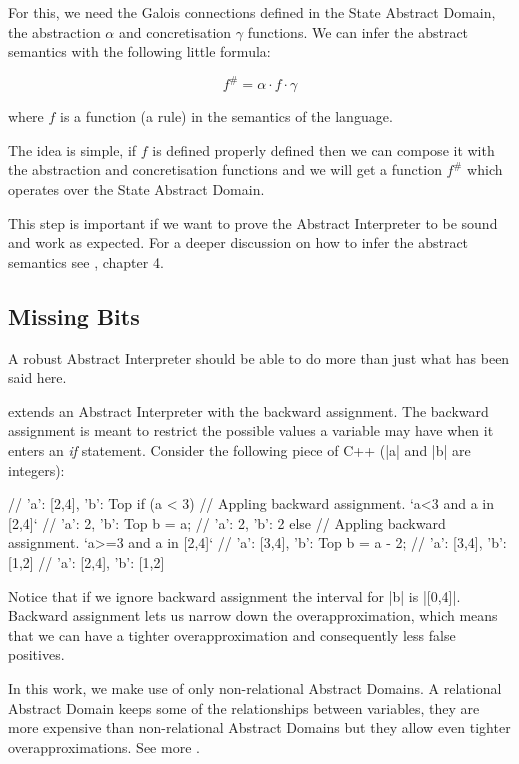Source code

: For this, we need the Galois connections defined in the State Abstract
Domain, the abstraction \(\alpha\) and concretisation \(\gamma\)
functions. We can infer the abstract semantics with the following little
formula:

\[f^\# = \alpha \cdot f \cdot \gamma\]

where \(f\) is a function (a rule) in the semantics of the language.

The idea is simple, if \(f\) is defined properly defined then we can
compose it with the abstraction and concretisation functions and we will
get a function \(f^\#\) which operates over the State Abstract Domain.

This step is important if we want to prove the Abstract Interpreter to
be sound and work as expected. For a deeper discussion on how to infer
the abstract semantics see \textcite{nielson2015principles}, chapter 4.

\subsection{Missing Bits}\label{missing-bits}

A robust Abstract Interpreter should be able to do more than just what
has been said here.

\textcite{mine_weakly_2004} extends an Abstract Interpreter with the
backward assignment. The backward assignment is meant to restrict the
possible values a variable may have when it enters an \emph{if}
statement. Consider the following piece of C++ (\pycode|a| and
\pycode|b| are integers):

\begin{pythoncode}
// {'a': [2,4], 'b': Top}
if (a < 3) {
  // Appling backward assignment. `a<3 and a in [2,4]`
  // {'a': 2, 'b': Top}
  b = a;
  // {'a': 2, 'b': 2}
} else {
  // Appling backward assignment. `a>=3 and a in [2,4]`
  // {'a': [3,4], 'b': Top}
  b = a - 2;
  // {'a': [3,4], 'b': [1,2]}
}
// {'a': [2,4], 'b': [1,2]}
\end{pythoncode}

Notice that if we ignore backward assignment the interval for \pycode|b|
is \pycode|[0,4]|. Backward assignment lets us narrow down the
overapproximation, which means that we can have a tighter
overapproximation and consequently less false positives.

In this work, we make use of only non-relational Abstract Domains. A
relational Abstract Domain keeps some of the relationships between
variables, they are more expensive than non-relational Abstract Domains
but they allow even tighter overapproximations. See more
\textcite{mine_weakly_2004}.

· · · · ·

Job item - Reproduce each entry precisely, dropping only the pictures.

Solved exercise -
Source code

: For this, we need the Galois connections defined in the State Abstract
Domain, the abstraction \(\alpha\) and concretisation \(\gamma\)
functions. We can infer the abstract semantics with the following little
formula:

\[f^\# = \alpha \cdot f \cdot \gamma\]

where \(f\) is a function (a rule) in the semantics of the language.

The idea is simple, if \(f\) is defined properly defined then we can
compose it with the abstraction and concretisation functions and we will
get a function \(f^\#\) which operates over the State Abstract Domain.

This step is important if we want to prove the Abstract Interpreter to
be sound and work as expected. For a deeper discussion on how to infer
the abstract semantics see \textcite{nielson2015principles}, chapter 4.

\subsection{Missing Bits}\label{missing-bits}

A robust Abstract Interpreter should be able to do more than just what
has been said here.

\textcite{mine_weakly_2004} extends an Abstract Interpreter with the
backward assignment. The backward assignment is meant to restrict the
possible values a variable may have when it enters an \emph{if}
statement. Consider the following piece of C++ (\pycode|a| and
\pycode|b| are integers):

\begin{pythoncode}
// {'a': [2,4], 'b': Top}
if (a < 3) {
  // Appling backward assignment. `a<3 and a in [2,4]`
  // {'a': 2, 'b': Top}
  b = a;
  // {'a': 2, 'b': 2}
} else {
  // Appling backward assignment. `a>=3 and a in [2,4]`
  // {'a': [3,4], 'b': Top}
  b = a - 2;
  // {'a': [3,4], 'b': [1,2]}
}
// {'a': [2,4], 'b': [1,2]}
\end{pythoncode}

Notice that if we ignore backward assignment the interval for \pycode|b|
is \pycode|[0,4]|. Backward assignment lets us narrow down the
overapproximation, which means that we can have a tighter
overapproximation and consequently less false positives.

In this work, we make use of only non-relational Abstract Domains. A
relational Abstract Domain keeps some of the relationships between
variables, they are more expensive than non-relational Abstract Domains
but they allow even tighter overapproximations. See more
\textcite{mine_weakly_2004}.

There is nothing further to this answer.